---------- GECITEERDE TEKST

HEBBEN DE VOLGENDE RICHTLIJN VASTGESTELD:

HOOFDSTUK I

ALGEMENE BEPALINGEN

Artikel 1

Onderwerp en toepassingsgebied

1.  Bij deze richtlijn wordt een systeem opgezet om de grensoverschrijdende tenuitvoerlegging van sancties voor de volgende verkeersovertredingen te vergemakkelijken:

   a) te hoge snelheid;
   b) rijden onder invloed;
   c) het niet dragen van de veiligheidsgordel;
   d) door het rode licht rijden.

2.  Deze richtlijn is slechts van toepassing op sancties voor verkeersovertredingen die de vorm hebben van een geldboete of een dergelijke boete omvatten.

--------------------

Vat het citaat hierboven over de verkeersrichtlijn samen in twee zinnen.

---------- GEGEVENS

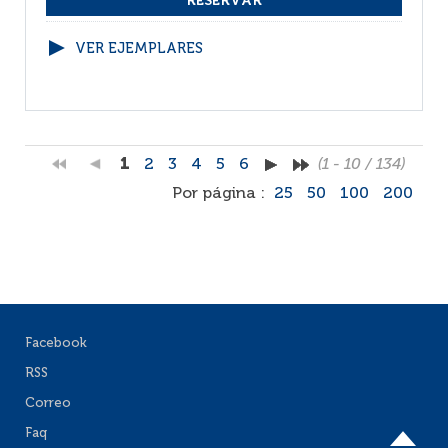
VER EJEMPLARES
1
2
3
4
5
6
(1 - 10 / 134)
Por página :
25
50
100
200
Facebook
RSS
Correo
Faq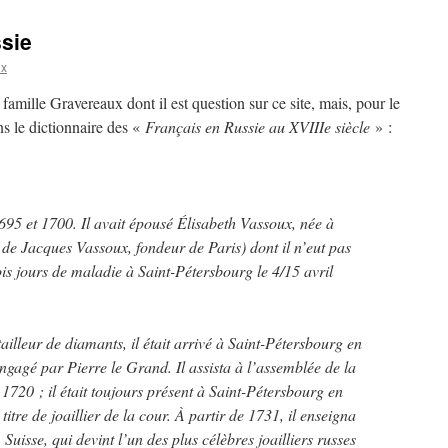
sie
ux
famille Gravereaux dont il est question sur ce site, mais, pour le
ans le dictionnaire des «
Français en Russie au XVIIIe siècle
» :
695 et 1700. Il avait épousé Élisabeth Vassoux, née à
 de Jacques Vassoux, fondeur de Paris) dont il n’eut pas
ois jours de maladie à Saint-Pétersbourg le 4/15 avril
 tailleur de diamants, il était arrivé à Saint-Pétersbourg en
gagé par Pierre le Grand. Il assista à l’assemblée de la
1720 ; il était toujours présent à Saint-Pétersbourg en
 titre de joaillier de la cour. À partir de 1731, il enseigna
Suisse, qui devint l’un des plus célèbres joailliers russes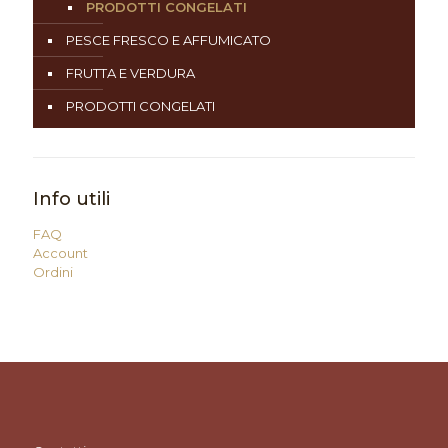
PRODOTTI CONGELATI
PESCE FRESCO E AFFUMICATO
FRUTTA E VERDURA
PRODOTTI CONGELATI
Info utili
FAQ
Account
Ordini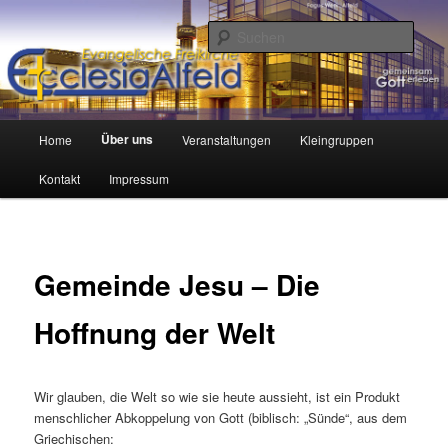
Zum
Inhalt
Such
wechseln
Hauptmenü
Über uns
Home
Veranstaltungen
Kleingruppen
Kontakt
Impressum
Gemeinde Jesu – Die
Hoffnung der Welt
Wir glauben, die Welt so wie sie heute aussieht, ist ein Produkt
menschlicher Abkoppelung von Gott (biblisch: „Sünde“, aus dem
Griechischen: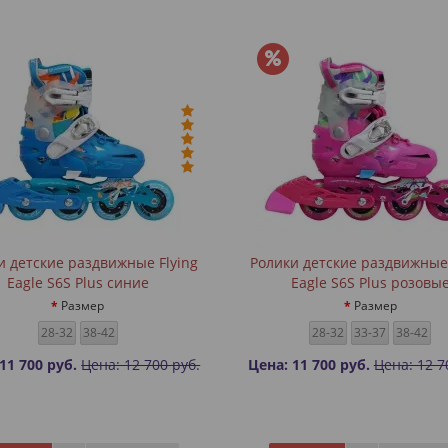
и детские раздвижные Flying
Ролики детские раздвижные 
Eagle S6S Plus синие
Eagle S6S Plus розовы
Размер
Размер
28-32
38-42
28-32
33-37
38-42
11 700 руб.
Цена: 12 700 руб.
Цена: 11 700 руб.
Цена: 12 7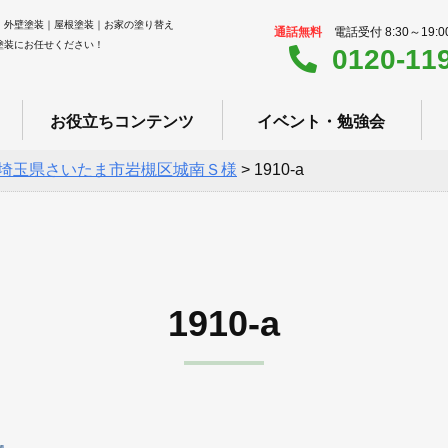
｜外壁塗装｜屋根塗装｜お家の塗り替え
通話無料
電話受付 8:30～19:
塗装にお任せください！
0120-11
お役立ちコンテンツ
イベント・勉強会
埼玉県さいたま市岩槻区城南Ｓ様
>
1910-a
1910-a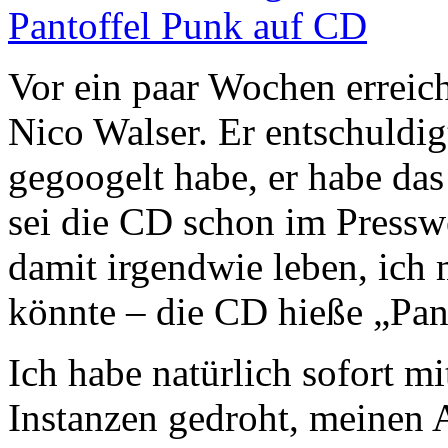
Pantoffel Punk auf CD
Vor ein paar Wochen erreic
Nico Walser. Er entschuldigt
gegoogelt habe, er habe das 
sei die CD schon im Pressw
damit irgendwie leben, ich 
könnte – die CD hieße „Pan
Ich habe natürlich sofort mi
Instanzen gedroht, meinen 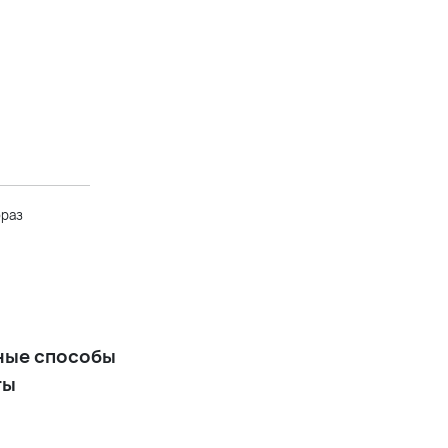
Длинное вечернее платье-
футляр с асимметричным
плечом цвета капучино
+17 900 р.
Длинное вечернее платье
медно-бежевого цвета из
атласного сатина
браз
+16 900 р.
Длинное в пол вечернее
платье со спущенными
плечиками, цвет капучино
ные способы
+17 900 р.
ты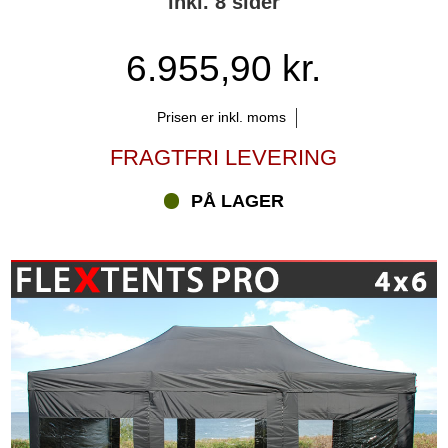
inkl. 8 sider
6.955,90 kr.
Prisen er inkl. moms
FRAGTFRI LEVERING
PÅ LAGER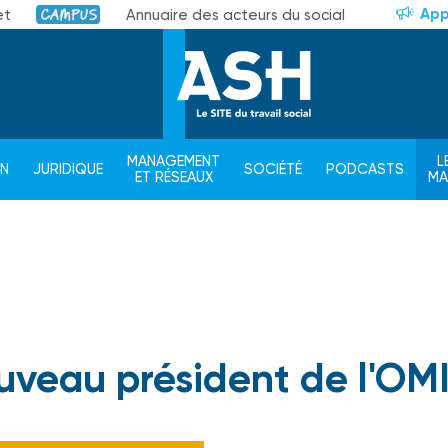
App
et
Annuaire des acteurs du social
Campus
MANAGEMENT
L
ON
JURIDIQUE
SOCIÉTÉ
PODCASTS
ET RÉSEAUX
M
veau président de l'OM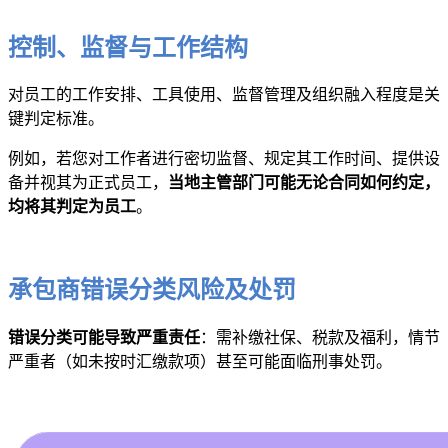
控制、监督与工作结构
对员工的工作安排、工具使用、监督管理及组织融入程度是关
键判定标准。
例如，若您对工作者进行密切监督、规定其工作时间、提供设
备并视其为正式员工，
当地主管部门可能无论合同如何约定，
均将其判定为员工
。
承包商错误分类风险及处罚
错误分类可能导致严重责任
：需补缴社保、税款及福利，情节
严重者（如未按时汇缴款项）甚至可能面临刑事处罚。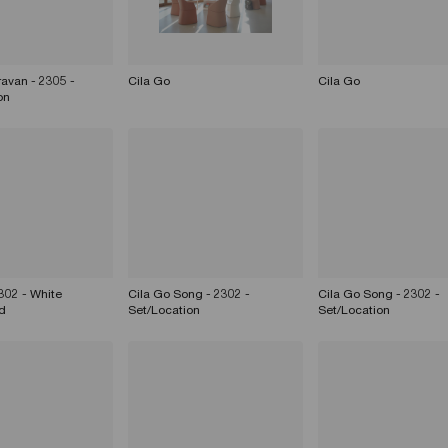
ravan - 2305 -
Cila Go
Cila Go
on
302 - White
Cila Go Song - 2302 -
Cila Go Song - 2302 -
d
Set/Location
Set/Location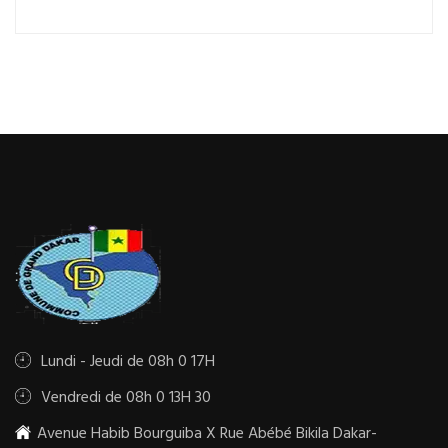
Lundi - Jeudi de 08h 0 17H
Vendredi de 08h 0 13H 30
Avenue Habib Bourguiba X Rue Abébé Bikila Dakar-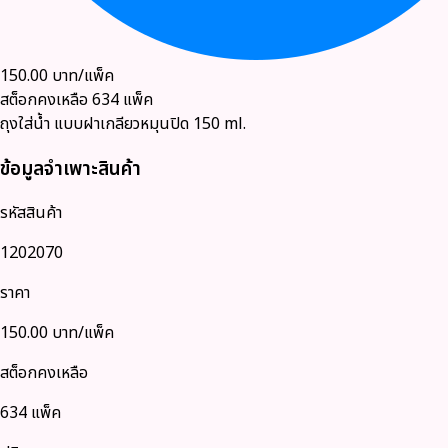
150.00
บาท/แพ็ค
สต็อกคงเหลือ
634
แพ็ค
ถุงใส่น้ำ แบบฝาเกลียวหมุนปิด 150 ml.
ข้อมูลจำเพาะสินค้า
รหัสสินค้า
1202070
ราคา
150.00
บาท/แพ็ค
สต็อกคงเหลือ
634 แพ็ค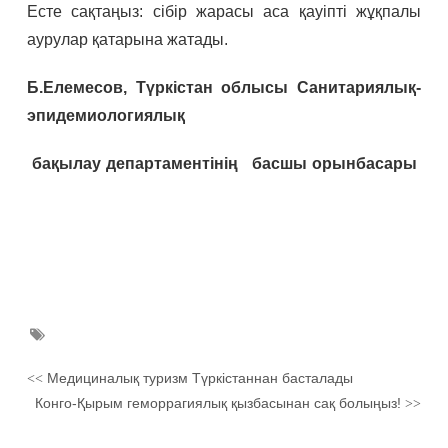
Есте сақтаңыз: сібір жарасы аса қауіпті жұқпалы
аурулар қатарына жатады.
Б.Елемесов,
Түркістан облысы Санитариялық-
эпидемиологиялық
бақылау департаментінің басшы орынбасары
Медициналық туризм Түркістаннан басталады
<<
Конго-Қырым геморрагиялық қызбасынан сақ болыңыз!
>>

--------------------

**OPGELOST VRAAGSTUK:** De richtlijn zet een systeem op dat het makkelijker maakt om sancties voor vier verkeersovertredingen over de grens ten uitvoer te leggen: te hoge snelheid, rijden onder invloed, het niet dragen van de veiligheidsgordel en door het rode licht rijden. Ze geldt alleen voor sancties die de vorm hebben van een geldboete of zo'n boete omvatten.